Imagine that I have an object that's on a list rooted in a namespace and that
I have a lot of these objects. Imagine further that any time I want to put a
ref on one of these objects, it's in a context that has the namespace pinned.
I therefore don't need to store a pointer to the namespace in every object
because I can pass that in to the put function
Indeed, I can still access the namespace even after the decrement didn't
reduce the usage count to 0 - say for doing statistics.
> What would kref_dec_and_test() be needed for?

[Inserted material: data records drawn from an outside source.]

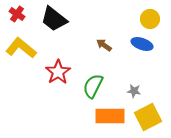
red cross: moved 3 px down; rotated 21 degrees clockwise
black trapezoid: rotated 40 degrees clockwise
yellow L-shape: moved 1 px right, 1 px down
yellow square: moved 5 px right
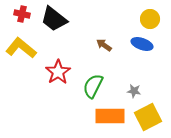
red cross: moved 5 px right; rotated 21 degrees counterclockwise
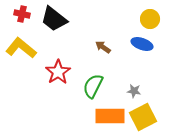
brown arrow: moved 1 px left, 2 px down
yellow square: moved 5 px left
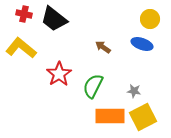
red cross: moved 2 px right
red star: moved 1 px right, 2 px down
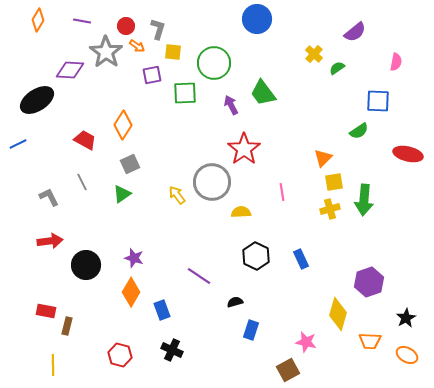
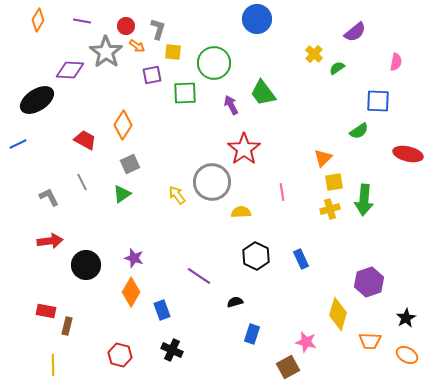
blue rectangle at (251, 330): moved 1 px right, 4 px down
brown square at (288, 370): moved 3 px up
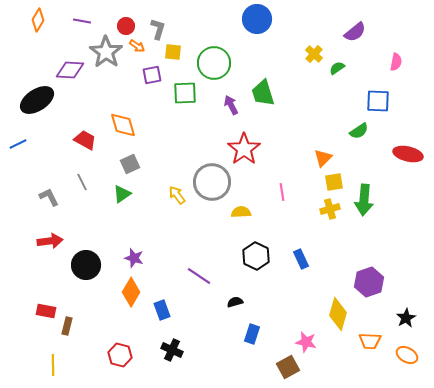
green trapezoid at (263, 93): rotated 20 degrees clockwise
orange diamond at (123, 125): rotated 48 degrees counterclockwise
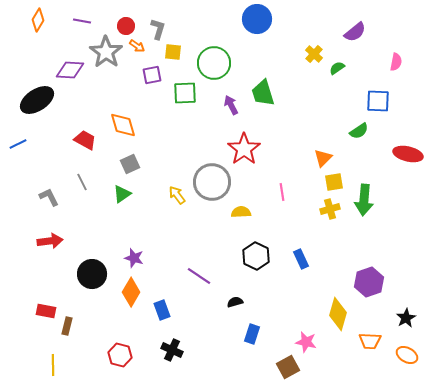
black circle at (86, 265): moved 6 px right, 9 px down
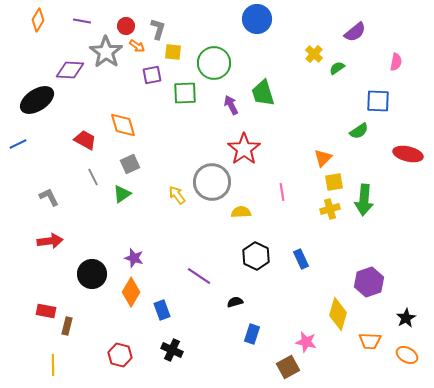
gray line at (82, 182): moved 11 px right, 5 px up
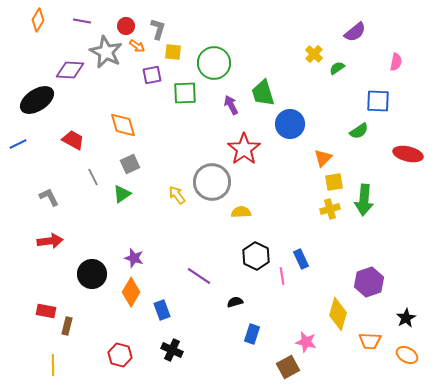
blue circle at (257, 19): moved 33 px right, 105 px down
gray star at (106, 52): rotated 8 degrees counterclockwise
red trapezoid at (85, 140): moved 12 px left
pink line at (282, 192): moved 84 px down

Why do you need kref_put() to take a destructor function pointer? Why cannot
that be replaced with, say:
static inline bool __kref_put(struct kref *k)
{
return refcount_dec_and_test(&k->refcount);
}
and then one could do:
void put_foo(struct foo_net *ns, struct foo *f)
{
if (__kref_put(&f->refcount)) {
// destroy foo
}
}
that way the destruction code does not have to be offloaded into its own
function and you still have your pattern to look for.
For tracing purposes, I could live with something like:
static inline
bool __kref_put_return(struct kref *k, unsigned int *_usage)
{
return refcount_dec_and_test_return(&k->refcount, _usage);
}
and then I could do:
void put_foo(struct foo_net *ns, struct foo *f)
{
unsigned int u;
bool is_zero = __kref_put_return(&f->refcount, &u);
trace_foo_refcount(f, u);
if (is_zero) {
// destroy foo
}
}
then it could be made such that you can disable the ability of
refcount_dec_and_test_return() to pass back a useful refcount value if you
want a bit of extra speed.
Or even if refcount_dec_return() is guaranteed to return 0 if the count hits
the floor and non-zero otherwise and there's a config switch to impose a
stronger guarantee that it will return a value that's appropriately
transformed to look as if I was using atomic_dec_return().
Similarly for refcount_inc_return() - it could just return gibberish unless
the same config switch is enabled.
Question for AMD/Intel guys: I'm curious if LOCK DECL faster than LOCK XADD -1
on x86_64?
> > Why doesn't refcount_t get merged into kref, or vice versa? Having both
> > would seem redundant.
>
> kref uses refcount_t and provides a different functionality on top of
> it. Not all uses of a refcount in the kernel is for object lifecycle
> reference counting, as you know :)
I do? I can't think of one offhand. Not that I'm saying you're wrong on
that - there's an awful lot of kernel.